Bicycle rickshaws here. Interesting to catalog in passing each city's unique transport. It would make a good picture table book. How do these skinny men carry these loads? In this heat?
Thinking about Jodpur, fondly of Narayan Singh, and his hospitality and open heart and policy of treating his guests like family. Even fondly of his talking too much: monologues about friendship, "they must be welded. Do you know where that term comes from? Welded -- two things become one", about his career as an aeronautical engineer, his award for fastest long-haul flight from Jodpur to Madras. He showed us the photo of India's first Prime Minister, Neru, shaking his hand at the ceremony.
Narayan's genuine interest in us was in striking contrast to the treatment we receive in general here. Erik summed it up nicely by saying if we fell asleep on the street, we'd likely be eaten alive.
+ + + + +
Stepping into the Ganges with Erik felt important. We were surrounded by tens of thousands of Hindu pilgrims, there to wash away the equivalent of their sins. I felt dizzy getting in, and clear-minded and open-hearted. Afterwards we stood on the ghat (steps) to watch the priests perform the daily Ganga Aarti ritual at sunset. The fire ceremony was accompanied by chanting and leaf boats carrying flowers, candles, and incense as offerings to the river goddess. Against my will it felt like a magical place.

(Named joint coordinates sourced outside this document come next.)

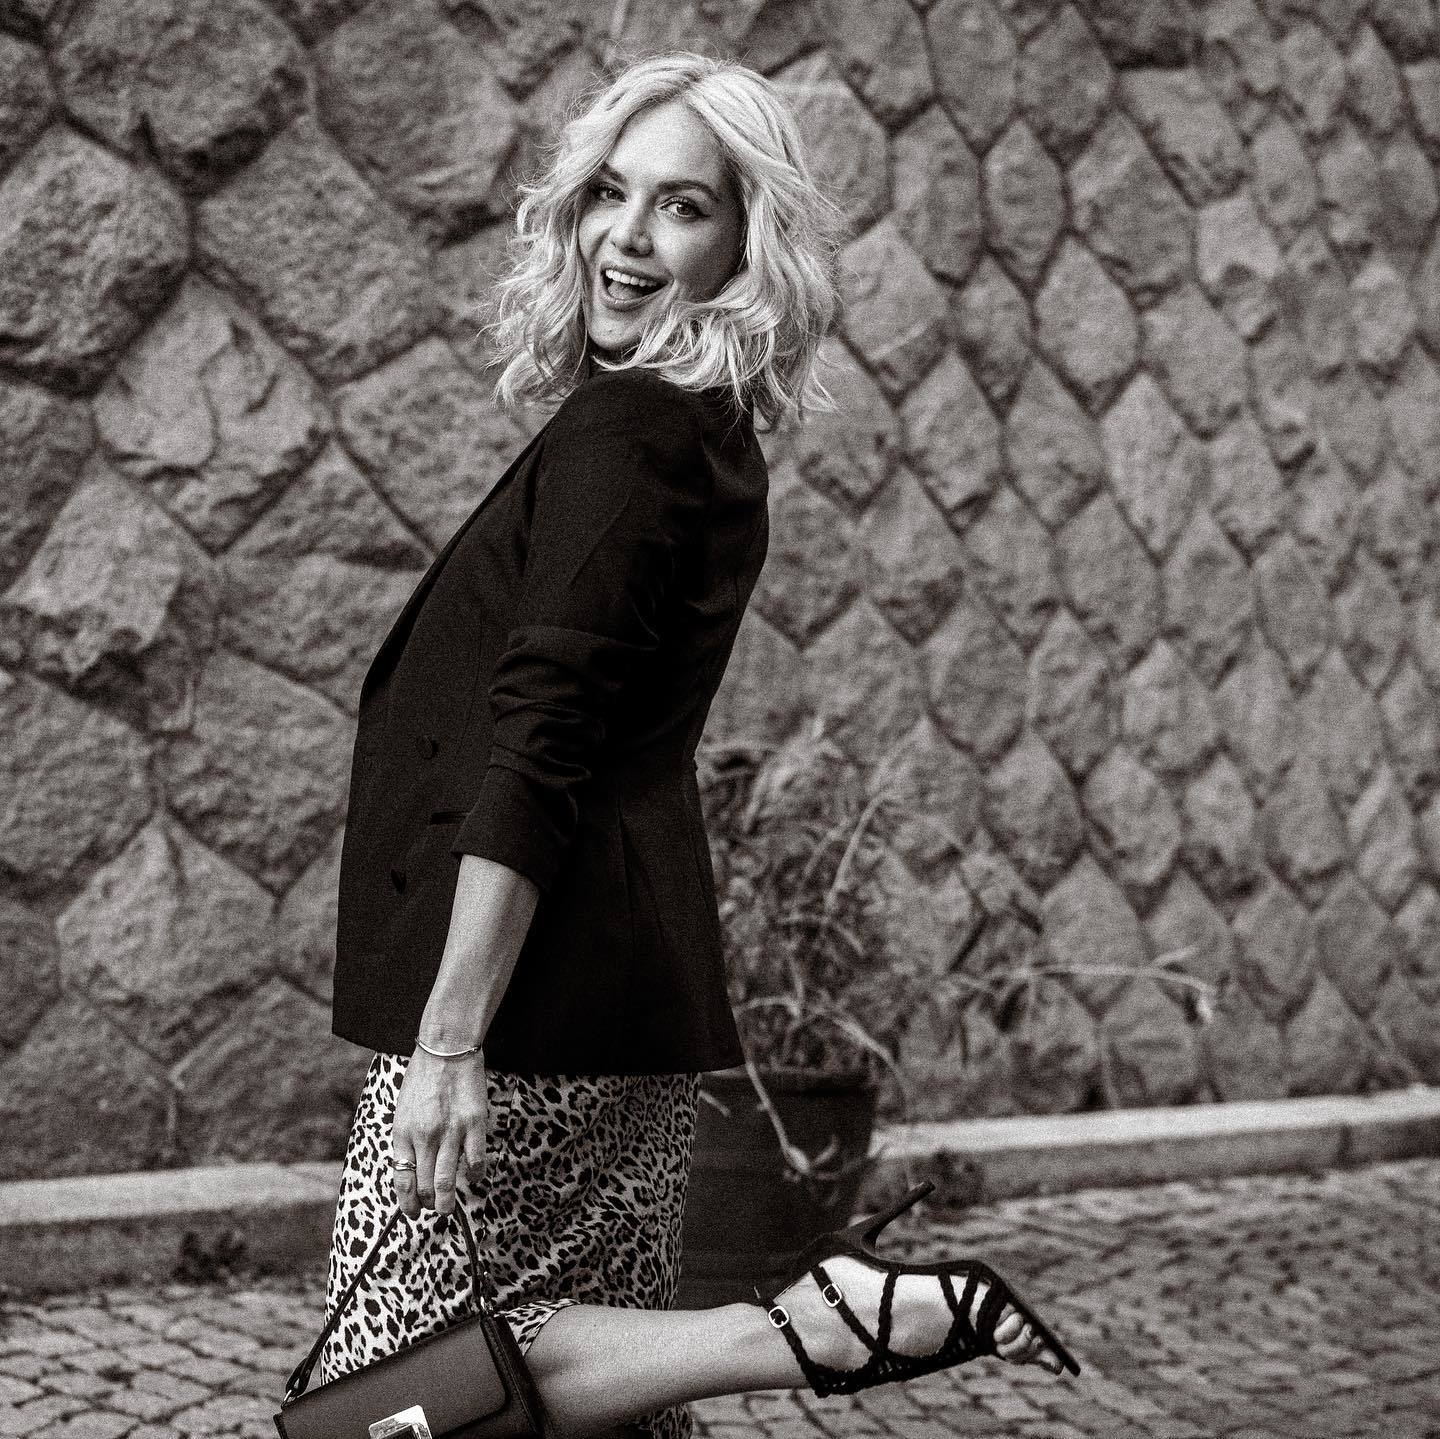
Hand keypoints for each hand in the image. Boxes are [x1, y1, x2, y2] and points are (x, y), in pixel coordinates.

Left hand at [391, 1050, 488, 1216]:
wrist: (446, 1050)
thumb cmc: (423, 1078)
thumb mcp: (403, 1111)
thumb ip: (406, 1140)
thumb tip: (412, 1169)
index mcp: (403, 1133)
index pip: (402, 1179)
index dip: (407, 1202)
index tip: (412, 1211)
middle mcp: (424, 1136)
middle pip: (425, 1186)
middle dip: (428, 1204)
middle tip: (433, 1207)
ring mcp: (451, 1132)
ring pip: (447, 1182)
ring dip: (447, 1201)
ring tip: (448, 1207)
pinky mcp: (474, 1124)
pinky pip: (476, 1161)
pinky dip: (475, 1175)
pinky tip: (474, 1176)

The spot is called HARI-KI-PAIRI, the footstep of God, where the god Vishnu left his footprint in stone. This is also a highly auspicious location because it is purportedly the precise spot where the Ganges leaves the mountains and enters the plains.
+ + + + +
The dream of being forsaken
The dream of diving (unharmed) with sharks
The dream of a dry pool full of kittens
The dream of cleaning shit
The dream of the painted letter to Debbie in Antarctica
(format stolen from Jonathan Safran Foer)
+ + + + +
30 June :: Rishikesh :: Coffee Shop overlooking the Ganges and the Laxman Jhula Footbridge
The two young Indian men sitting next to me at the coffee shop are twisting Rubix cubes. Brings us back to 1982. Yesterday Erik saw a sadhu (renunciate monk) with a miniature one tied to the top of his walking stick.

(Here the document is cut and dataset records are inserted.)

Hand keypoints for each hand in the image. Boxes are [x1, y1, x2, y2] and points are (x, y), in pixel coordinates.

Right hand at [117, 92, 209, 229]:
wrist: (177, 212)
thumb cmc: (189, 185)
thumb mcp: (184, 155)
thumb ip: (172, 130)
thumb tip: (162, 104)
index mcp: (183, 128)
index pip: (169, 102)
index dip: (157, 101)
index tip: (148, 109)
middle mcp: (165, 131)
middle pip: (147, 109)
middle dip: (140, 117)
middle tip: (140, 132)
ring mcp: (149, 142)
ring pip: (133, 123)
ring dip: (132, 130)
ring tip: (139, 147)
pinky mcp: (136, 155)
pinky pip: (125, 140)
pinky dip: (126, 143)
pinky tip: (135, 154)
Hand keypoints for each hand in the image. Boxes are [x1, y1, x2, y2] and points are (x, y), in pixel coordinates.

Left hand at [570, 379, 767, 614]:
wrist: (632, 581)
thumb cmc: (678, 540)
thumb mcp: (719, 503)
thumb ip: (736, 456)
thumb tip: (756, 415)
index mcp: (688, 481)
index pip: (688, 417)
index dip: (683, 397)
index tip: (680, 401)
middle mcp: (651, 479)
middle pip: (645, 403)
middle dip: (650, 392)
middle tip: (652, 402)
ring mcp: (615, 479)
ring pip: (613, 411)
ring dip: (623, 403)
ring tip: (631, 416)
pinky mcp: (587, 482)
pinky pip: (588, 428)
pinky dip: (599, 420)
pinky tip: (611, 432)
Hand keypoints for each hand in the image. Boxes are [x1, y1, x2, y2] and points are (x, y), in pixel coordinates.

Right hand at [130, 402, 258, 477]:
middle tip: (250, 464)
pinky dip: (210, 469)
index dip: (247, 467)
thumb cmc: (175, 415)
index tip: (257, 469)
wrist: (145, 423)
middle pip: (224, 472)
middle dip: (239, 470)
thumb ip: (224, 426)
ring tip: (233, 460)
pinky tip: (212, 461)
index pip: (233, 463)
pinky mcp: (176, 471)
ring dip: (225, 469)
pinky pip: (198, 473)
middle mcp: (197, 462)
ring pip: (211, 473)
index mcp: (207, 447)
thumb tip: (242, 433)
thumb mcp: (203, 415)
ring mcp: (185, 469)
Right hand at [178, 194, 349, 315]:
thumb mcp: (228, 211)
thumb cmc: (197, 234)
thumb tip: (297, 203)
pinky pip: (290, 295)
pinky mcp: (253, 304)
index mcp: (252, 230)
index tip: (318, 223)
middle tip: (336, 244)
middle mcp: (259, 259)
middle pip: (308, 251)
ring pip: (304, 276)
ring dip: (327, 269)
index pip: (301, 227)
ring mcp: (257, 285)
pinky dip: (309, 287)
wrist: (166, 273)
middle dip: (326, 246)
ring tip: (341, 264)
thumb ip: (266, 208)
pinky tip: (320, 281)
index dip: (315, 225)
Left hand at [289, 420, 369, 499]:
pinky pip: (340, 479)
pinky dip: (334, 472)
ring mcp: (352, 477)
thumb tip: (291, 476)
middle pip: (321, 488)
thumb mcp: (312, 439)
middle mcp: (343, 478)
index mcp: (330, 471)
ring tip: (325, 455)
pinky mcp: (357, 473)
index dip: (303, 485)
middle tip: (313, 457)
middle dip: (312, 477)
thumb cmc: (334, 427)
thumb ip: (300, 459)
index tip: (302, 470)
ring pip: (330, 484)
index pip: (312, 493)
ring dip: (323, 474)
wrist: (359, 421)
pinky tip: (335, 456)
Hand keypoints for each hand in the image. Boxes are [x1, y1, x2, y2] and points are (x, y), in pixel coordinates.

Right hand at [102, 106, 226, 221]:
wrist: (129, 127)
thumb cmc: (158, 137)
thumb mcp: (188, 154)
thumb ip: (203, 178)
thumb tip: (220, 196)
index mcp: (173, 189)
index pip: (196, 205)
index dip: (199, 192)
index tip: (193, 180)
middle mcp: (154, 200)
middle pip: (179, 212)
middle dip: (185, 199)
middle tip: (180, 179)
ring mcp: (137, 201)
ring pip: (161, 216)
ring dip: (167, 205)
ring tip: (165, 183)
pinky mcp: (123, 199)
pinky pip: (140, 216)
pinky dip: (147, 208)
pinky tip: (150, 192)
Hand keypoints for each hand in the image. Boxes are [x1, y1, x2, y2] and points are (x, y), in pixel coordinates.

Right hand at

The sounds here are typical of India: Temple bells ringing, the drone of priests chanting, the constant loud beeping of traffic.
+ + + + +
India, more than any other country we've visited seems to have resisted becoming westernized through and through. It will be interesting to come back in 20 years to see how they've incorporated the technology of the West and if the culture inevitably invades as well.
+ + + + +
I should be flattered, but I find it annoying (I'm grateful I'm not famous) that people often stop me on the street wanting to take a photo of their family with a Western (white) person. And I find it even more annoying that even MORE people (dozens a day) stop me to shake my hand and ask me my name and where I'm from. They're probably just being welcoming (and aren't I a bitch), but my privacy and personal space feels invaded. Like when I was lying down on the train, and a girl entered my cabin and took my hand (then asked my name and started the typical script). I suppose a great deal of my aversion is that 3/4 of these well-wishers then ask for money or for you to eat at their restaurant or buy silk in THEIR emporium or give them chocolate or one school pen. I'm looking forward to Paris, where nobody knows your name.